FLC, like conventional HCC, is a hypervascular tumor and is therefore theoretically susceptible to embolization. Although TACE is not part of the standard of care for FLC, there are isolated reports describing its use in both perioperative and advanced settings with favorable outcomes.16 In this case, three TACE sessions were administered at 3-week intervals. Due to financial and logistical constraints, intermediate radiological assessment between sessions was not feasible, and evaluation was performed only after completing the full course.
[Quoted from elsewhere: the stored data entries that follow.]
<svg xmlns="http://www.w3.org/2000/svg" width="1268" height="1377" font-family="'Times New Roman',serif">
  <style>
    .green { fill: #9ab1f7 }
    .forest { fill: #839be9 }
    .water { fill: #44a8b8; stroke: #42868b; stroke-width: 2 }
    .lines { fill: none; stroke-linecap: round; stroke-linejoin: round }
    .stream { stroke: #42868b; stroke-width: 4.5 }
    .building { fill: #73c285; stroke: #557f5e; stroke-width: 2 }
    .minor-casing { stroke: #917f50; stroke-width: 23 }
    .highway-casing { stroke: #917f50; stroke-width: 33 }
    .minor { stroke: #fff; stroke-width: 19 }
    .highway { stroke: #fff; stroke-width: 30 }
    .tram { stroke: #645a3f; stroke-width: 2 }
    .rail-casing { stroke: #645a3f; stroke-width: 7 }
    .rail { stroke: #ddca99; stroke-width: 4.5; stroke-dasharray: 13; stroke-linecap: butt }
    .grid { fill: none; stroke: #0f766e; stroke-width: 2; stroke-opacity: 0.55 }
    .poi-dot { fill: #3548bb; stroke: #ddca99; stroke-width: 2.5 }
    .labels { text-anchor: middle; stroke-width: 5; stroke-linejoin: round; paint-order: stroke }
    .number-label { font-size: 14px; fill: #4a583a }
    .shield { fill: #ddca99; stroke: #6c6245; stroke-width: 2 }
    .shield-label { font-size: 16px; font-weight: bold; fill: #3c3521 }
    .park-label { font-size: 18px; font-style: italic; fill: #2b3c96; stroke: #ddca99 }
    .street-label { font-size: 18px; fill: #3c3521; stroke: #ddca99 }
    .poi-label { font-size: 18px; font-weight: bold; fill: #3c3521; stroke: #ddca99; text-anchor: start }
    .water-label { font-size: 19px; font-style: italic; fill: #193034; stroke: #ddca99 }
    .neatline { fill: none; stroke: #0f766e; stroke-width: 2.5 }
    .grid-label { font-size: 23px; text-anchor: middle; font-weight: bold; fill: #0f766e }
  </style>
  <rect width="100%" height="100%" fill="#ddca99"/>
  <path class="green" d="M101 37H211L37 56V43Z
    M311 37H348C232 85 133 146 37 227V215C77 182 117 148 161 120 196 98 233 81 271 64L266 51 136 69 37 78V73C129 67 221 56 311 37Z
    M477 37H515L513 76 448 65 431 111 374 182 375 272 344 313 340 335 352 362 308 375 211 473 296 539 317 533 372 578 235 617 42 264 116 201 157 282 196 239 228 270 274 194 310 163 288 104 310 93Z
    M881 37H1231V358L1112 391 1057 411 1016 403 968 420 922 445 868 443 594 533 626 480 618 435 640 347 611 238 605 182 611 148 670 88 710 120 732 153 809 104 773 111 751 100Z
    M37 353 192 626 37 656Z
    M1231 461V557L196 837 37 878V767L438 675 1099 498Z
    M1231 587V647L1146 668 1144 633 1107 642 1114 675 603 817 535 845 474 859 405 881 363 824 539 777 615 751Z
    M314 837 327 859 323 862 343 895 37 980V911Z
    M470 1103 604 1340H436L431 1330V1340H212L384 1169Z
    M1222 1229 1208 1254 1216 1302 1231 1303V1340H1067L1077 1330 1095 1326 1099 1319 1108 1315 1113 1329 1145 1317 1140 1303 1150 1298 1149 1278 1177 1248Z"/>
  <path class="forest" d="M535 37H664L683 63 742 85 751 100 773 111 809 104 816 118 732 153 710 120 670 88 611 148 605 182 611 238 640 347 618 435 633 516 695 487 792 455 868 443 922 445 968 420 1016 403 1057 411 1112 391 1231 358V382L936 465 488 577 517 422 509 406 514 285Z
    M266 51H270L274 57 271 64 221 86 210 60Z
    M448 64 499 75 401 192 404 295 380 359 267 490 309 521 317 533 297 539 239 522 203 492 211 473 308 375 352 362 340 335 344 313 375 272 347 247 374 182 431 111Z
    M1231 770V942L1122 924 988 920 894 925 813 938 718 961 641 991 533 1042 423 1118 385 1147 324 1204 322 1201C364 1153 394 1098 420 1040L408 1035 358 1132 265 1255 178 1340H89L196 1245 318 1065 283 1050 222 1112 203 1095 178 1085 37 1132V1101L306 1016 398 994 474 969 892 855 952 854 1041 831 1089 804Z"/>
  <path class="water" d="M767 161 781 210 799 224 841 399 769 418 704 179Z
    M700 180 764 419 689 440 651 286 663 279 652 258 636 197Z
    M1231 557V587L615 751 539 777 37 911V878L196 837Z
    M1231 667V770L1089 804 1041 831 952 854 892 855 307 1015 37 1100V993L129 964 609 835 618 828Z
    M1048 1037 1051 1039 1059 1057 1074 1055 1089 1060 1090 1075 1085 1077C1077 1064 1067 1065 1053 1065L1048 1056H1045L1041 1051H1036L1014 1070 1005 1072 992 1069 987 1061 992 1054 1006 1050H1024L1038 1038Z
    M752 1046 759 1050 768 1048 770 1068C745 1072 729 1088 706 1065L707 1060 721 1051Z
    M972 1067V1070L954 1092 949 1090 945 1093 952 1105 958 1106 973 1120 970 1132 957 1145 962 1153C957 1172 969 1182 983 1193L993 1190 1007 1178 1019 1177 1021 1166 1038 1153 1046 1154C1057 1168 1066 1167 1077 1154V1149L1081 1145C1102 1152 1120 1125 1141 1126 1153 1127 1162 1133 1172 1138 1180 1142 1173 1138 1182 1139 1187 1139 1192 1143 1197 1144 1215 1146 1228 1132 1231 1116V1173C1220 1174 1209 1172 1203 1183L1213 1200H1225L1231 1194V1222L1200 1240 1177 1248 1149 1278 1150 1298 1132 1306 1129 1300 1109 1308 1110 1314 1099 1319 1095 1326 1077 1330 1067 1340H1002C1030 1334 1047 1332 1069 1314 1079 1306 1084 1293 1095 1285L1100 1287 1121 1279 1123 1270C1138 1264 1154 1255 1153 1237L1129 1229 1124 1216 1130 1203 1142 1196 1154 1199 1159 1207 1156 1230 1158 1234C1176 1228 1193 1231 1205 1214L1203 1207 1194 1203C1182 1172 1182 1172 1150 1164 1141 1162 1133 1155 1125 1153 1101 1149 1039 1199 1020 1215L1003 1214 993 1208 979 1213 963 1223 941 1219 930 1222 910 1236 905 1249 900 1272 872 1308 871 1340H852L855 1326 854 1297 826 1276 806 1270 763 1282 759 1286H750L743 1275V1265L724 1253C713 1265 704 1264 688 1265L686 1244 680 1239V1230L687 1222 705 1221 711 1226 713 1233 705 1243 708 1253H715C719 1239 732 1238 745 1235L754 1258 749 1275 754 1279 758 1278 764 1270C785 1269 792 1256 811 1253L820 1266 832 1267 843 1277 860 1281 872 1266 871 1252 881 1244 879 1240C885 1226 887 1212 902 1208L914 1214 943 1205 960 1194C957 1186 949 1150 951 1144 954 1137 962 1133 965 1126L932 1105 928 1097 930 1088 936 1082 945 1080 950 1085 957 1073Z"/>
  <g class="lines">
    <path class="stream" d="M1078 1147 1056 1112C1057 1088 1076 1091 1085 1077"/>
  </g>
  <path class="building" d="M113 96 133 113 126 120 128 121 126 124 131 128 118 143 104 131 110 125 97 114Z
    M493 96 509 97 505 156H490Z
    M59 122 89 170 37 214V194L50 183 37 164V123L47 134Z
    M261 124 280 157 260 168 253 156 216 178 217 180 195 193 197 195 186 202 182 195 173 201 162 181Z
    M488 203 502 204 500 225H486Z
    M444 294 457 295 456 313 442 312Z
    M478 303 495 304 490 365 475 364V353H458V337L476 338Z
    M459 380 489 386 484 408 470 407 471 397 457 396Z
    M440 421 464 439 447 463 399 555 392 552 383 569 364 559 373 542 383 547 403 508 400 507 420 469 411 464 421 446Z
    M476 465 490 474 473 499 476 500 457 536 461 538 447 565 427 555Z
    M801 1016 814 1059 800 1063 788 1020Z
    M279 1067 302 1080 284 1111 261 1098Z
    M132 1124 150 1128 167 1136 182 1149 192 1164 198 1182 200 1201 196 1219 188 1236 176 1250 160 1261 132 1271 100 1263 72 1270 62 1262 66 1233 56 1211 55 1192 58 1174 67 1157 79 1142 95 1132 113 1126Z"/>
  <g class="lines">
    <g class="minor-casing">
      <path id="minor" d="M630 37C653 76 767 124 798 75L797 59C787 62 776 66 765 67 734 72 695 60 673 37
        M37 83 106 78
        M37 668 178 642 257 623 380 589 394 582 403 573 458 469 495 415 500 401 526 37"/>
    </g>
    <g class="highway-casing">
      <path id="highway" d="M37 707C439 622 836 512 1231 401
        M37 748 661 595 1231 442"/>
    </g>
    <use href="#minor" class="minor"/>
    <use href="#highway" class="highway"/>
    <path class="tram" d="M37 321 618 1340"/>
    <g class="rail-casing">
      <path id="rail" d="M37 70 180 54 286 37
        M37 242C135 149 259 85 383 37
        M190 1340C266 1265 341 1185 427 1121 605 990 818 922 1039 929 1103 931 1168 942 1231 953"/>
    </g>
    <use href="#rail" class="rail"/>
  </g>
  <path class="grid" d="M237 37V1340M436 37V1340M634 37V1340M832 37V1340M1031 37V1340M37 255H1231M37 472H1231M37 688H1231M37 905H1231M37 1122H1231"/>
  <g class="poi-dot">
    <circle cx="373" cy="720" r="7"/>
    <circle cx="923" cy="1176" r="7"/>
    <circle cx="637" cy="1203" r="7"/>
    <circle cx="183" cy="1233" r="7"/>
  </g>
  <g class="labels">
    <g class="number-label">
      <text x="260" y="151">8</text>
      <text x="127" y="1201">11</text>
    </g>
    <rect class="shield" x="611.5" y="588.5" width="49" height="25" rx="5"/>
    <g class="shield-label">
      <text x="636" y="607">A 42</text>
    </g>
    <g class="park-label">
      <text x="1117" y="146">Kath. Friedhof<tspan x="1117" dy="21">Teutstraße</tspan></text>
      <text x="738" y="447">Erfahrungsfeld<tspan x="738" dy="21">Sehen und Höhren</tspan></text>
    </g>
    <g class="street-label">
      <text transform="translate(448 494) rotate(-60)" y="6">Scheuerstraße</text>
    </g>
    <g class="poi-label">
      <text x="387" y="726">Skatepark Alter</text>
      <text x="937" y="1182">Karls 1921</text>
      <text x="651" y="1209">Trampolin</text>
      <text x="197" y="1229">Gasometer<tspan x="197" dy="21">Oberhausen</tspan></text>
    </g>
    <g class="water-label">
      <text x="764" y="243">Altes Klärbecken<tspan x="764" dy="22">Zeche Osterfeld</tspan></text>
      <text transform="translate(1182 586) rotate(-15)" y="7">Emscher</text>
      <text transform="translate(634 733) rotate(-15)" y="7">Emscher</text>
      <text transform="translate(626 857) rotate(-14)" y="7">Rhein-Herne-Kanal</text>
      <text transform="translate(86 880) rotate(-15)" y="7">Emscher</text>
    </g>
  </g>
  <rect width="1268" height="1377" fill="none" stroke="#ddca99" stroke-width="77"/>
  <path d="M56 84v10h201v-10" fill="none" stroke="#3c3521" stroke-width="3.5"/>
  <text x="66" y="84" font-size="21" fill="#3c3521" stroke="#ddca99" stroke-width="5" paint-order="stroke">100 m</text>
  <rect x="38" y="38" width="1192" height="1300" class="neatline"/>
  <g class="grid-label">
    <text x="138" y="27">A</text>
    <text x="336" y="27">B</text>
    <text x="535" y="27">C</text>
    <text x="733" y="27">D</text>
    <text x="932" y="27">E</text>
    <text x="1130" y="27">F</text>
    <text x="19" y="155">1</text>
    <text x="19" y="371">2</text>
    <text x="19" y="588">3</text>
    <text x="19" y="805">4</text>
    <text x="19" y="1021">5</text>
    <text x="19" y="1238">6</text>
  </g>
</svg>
There are several limitations in this case that must be acknowledged. Firstly, PD-L1 expression could not be assessed due to tissue unavailability, and genomic testing for the DNAJB1–PRKACA fusion, which is considered a pathognomonic biomarker for FLC, was not performed owing to economic barriers.17 Additionally, the lack of interim radiological monitoring during TACE precluded the ability to determine the independent contribution of each treatment modality. These limitations reflect common challenges in real-world oncology settings and highlight the need for improved access to molecular diagnostics.
Despite not meeting the threshold for partial response (≥30% reduction in size according to RECIST 1.1), the reduction in tumor volume (26.7%) (Table 1), radiological stability of pulmonary nodules, and prolonged progression-free and overall survival (18.13 and 22.23 months, respectively), suggest that a multimodal approach incorporating locoregional and systemic immuno-oncological strategies may be beneficial, even in advanced FLC. To the authors’ knowledge, this is the first case in Mexico to report clinical benefit using this combination in FLC, and it adds to the limited body of literature informing the treatment of this rare malignancy.
Table 1: Staging and assessing treatment response.
PD: progressive disease; SD: stable disease; NA: not applicable.
CONCLUSION
The treatment of unresectable FLC remains a significant challenge due to its rarity and the lack of standardized therapeutic options. This case illustrates the potential benefit of a multimodal approach combining TACE, immunotherapy, and anti-angiogenic therapy, achieving prolonged progression-free and overall survival in a real-world setting. To the authors’ knowledge, this represents the first reported case in Mexico utilizing this strategy in FLC.
While these results are promising, further research is essential to validate the efficacy of such strategies in larger cohorts. This case underscores the importance of exploring innovative treatment combinations and fostering international collaboration to advance the management of this rare malignancy. Ultimately, improving access to advanced therapies and conducting prospective studies will be critical to better address the needs of patients with FLC.63.